Software provided by the breached entity, an IT services subsidiary of UnitedHealth, provides software that more than 70,000 pharmacies and healthcare organizations use to process insurance claims and fill prescription orders. HHS is relaxing Medicare rules and urging advanced funding to providers to fight the widespread paralysis the attack caused.
“Numerous hospitals, doctors, pharmacies, and other stakeholders have highlighted potential cash flow concerns to HHS stemming from an inability to submit claims and receive payments,” said the department in a statement. “HHS has heard these concerns and is taking direct action and working to support the important needs of the healthcare community.”
Medicare providers are being allowed to change clearing houses for claims processed during the outage on an expedited basis. HHS is strongly suggesting that Medicare Advantage plans offer advance funding to the worst affected providers, private companies (including UnitedHealthcare) that rely on Medicare to cover individual benefits claims.
HHS is actively encouraging Medicaid and Children’s Health Insurance Program managed-care plans to relax or in some cases remove prior authorization requirements, and offer advance funding to providers that need it.
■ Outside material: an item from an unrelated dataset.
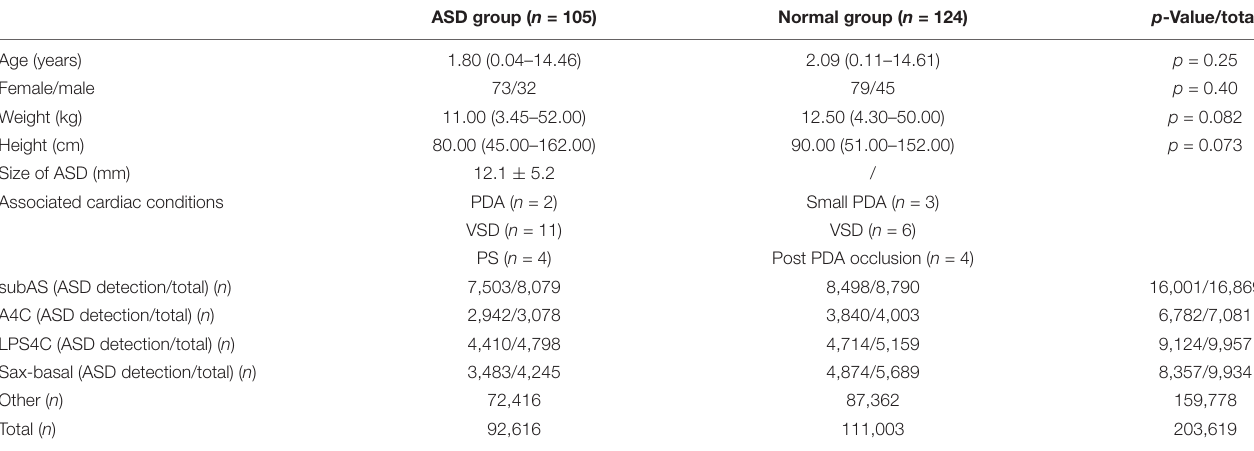
TABLE 2 | Clinical characteristic and view distribution comparisons between the ASD group and the normal group of the test data set. ASD group ( n = 105)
Additionally, it is ordering Medicare Administrative Contractors to accept paper claims from providers while electronic billing systems are down. This all follows new voluntary cyber security performance goals for hospitals and healthcare organizations that were issued in January.
Information security professionals predict that the goals won’t be voluntary for long, given the catastrophic failures the ALPHV/BlackCat ransomware gang attack caused.
Padraic O’Reilly, co-founder and chief innovation officer of cyber risk firm CyberSaint, told The Register that the government’s decision to step in has had a huge effect. He says the supply chain problems that the attack caused reach into the entire infrastructure around healthcare payments “It’s really high risk to have half the transactions running through one provider,” he says.
Compared with other critical infrastructure sectors, “healthcare [cyber security] historically tends to lag because they don’t always have the mandate from above that other sectors do,” O’Reilly explained.